Enter the Zoom Minimum Support Version by finding out from zm version command on the Command-Line.

Select Enable Location Based Hub if you want this Hub to service archive/restore requests only on the assets that are in the same location as the Hub. If this is not selected, then the Hub will service all assets that need to be processed if it has physical access to them even if they are on a different location.

Click Save.

The Hub is now registered with Zoom. If needed, you can modify these settings here on the Hub Config page and update other Hub configuration parameters through the Zoom Web Management Console.

 

After setting up your Hub, you can see how the hierarchical archive works by following this example.

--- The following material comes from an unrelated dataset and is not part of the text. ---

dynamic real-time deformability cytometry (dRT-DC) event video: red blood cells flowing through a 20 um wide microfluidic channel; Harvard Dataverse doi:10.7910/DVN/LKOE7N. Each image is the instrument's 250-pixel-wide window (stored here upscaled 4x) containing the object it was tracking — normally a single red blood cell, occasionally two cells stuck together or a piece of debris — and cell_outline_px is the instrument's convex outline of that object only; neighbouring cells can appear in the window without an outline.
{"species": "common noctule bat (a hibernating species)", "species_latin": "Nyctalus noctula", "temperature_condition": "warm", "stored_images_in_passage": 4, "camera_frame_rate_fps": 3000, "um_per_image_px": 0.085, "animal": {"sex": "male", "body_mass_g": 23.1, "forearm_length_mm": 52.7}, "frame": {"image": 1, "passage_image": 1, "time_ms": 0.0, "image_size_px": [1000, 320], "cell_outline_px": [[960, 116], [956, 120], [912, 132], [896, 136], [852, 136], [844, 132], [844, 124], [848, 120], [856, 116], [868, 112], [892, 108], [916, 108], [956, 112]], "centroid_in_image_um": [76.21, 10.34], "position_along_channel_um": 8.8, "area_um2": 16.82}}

Zoom Hierarchical Archive Flow

  1. In the Asset Browser or Web Asset Browser, select one or more assets to be archived (Tier 0 to Tier 1) and select Archive from the Action menu. You could also right-click on the selected assets to select Archive from the context menu in the Asset Browser. The Archived assets are identified by the Archive icon on their thumbnails. Check that their Archiving metadata shows that these are on Tier 1. The new Hierarchical Archive window is shown.
  2. Select which resolution/proxy asset you want to archive. (one or more from Hi-Res, Mid-Res, or Direct are shown depending on which of these are supported for the selected assets). 
  3. Select Target Storage Type. Currently, FS (File-System) and S3 (Amazon S3) are supported.
  4. Click Archive. Check the Zoom Archive Info metadata group. The archive status for the corresponding resolution gets updated to Pending Archive and the Native Target Location gets updated to reflect the destination. For the example shown below, the Native Target Location is the Tier 2 S3 bucket. 
  5. Later, when this request is picked up by the Hub for processing, the status changes to Ongoing Archive and a job ID is also assigned to the operation. This job ID can be used for searching in the hub dashboard to get the most recent status of the asset/job.

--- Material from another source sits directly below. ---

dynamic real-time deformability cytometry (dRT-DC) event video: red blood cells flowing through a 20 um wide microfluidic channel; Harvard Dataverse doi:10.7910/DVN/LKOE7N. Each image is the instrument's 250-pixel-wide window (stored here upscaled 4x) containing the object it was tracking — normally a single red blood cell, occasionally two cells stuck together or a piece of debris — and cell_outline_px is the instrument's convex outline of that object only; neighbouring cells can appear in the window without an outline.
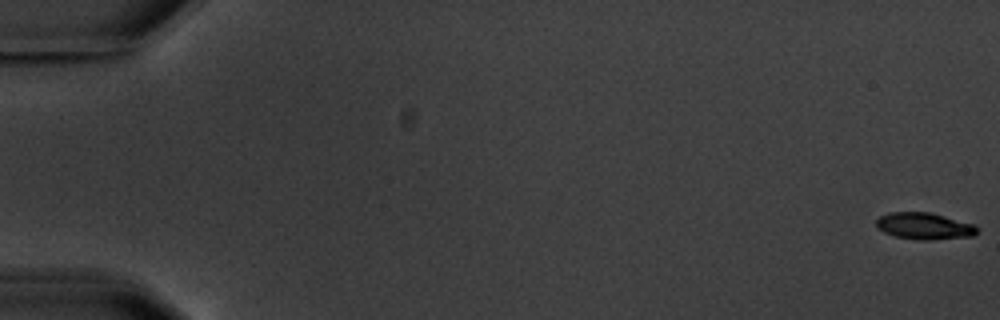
{"species": "common noctule bat (a hibernating species)", "species_latin": "Nyctalus noctula", "temperature_condition": "warm", "stored_images_in_passage": 5, "camera_frame_rate_fps": 3000, "um_per_image_px": 0.085, "animal": {"sex": "male", "body_mass_g": 20.1, "forearm_length_mm": 53.5}, "frame": {"image": 1, "passage_image": 1, "time_ms": 0.0, "image_size_px": [1000, 320], "cell_outline_px": [[980, 232], [972, 236], [928, 240], [920, 240], [896, 236], [884, 232], [876, 228], [876, 220], [880, 216], [888, 212], [932, 212], [972, 224]], "centroid_in_image_um": [78.54, 19.2], "position_along_channel_um": 6.5, "area_um2": 15.66}}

  6. If the request is invalid for some reason, the status changes to Failed Archive.
  7. Correspondingly, the hub dashboard shows the updated job status. Initially, it shows a job’s status as Pending. At this point, the hub is waiting to scrutinize the assets in the job to estimate the time of completion.
  8. After that the status changes to Not Started, and then proceeds to File Copy Started / External Copy Started, Completed, Failed etc depending on the outcome at each stage. 

  9. After completion of a request, the status gets updated to Completed Archive and the Native Target Location is set to empty once again.

The asset’s chosen proxy is now archived. A similar flow is followed for restoring assets.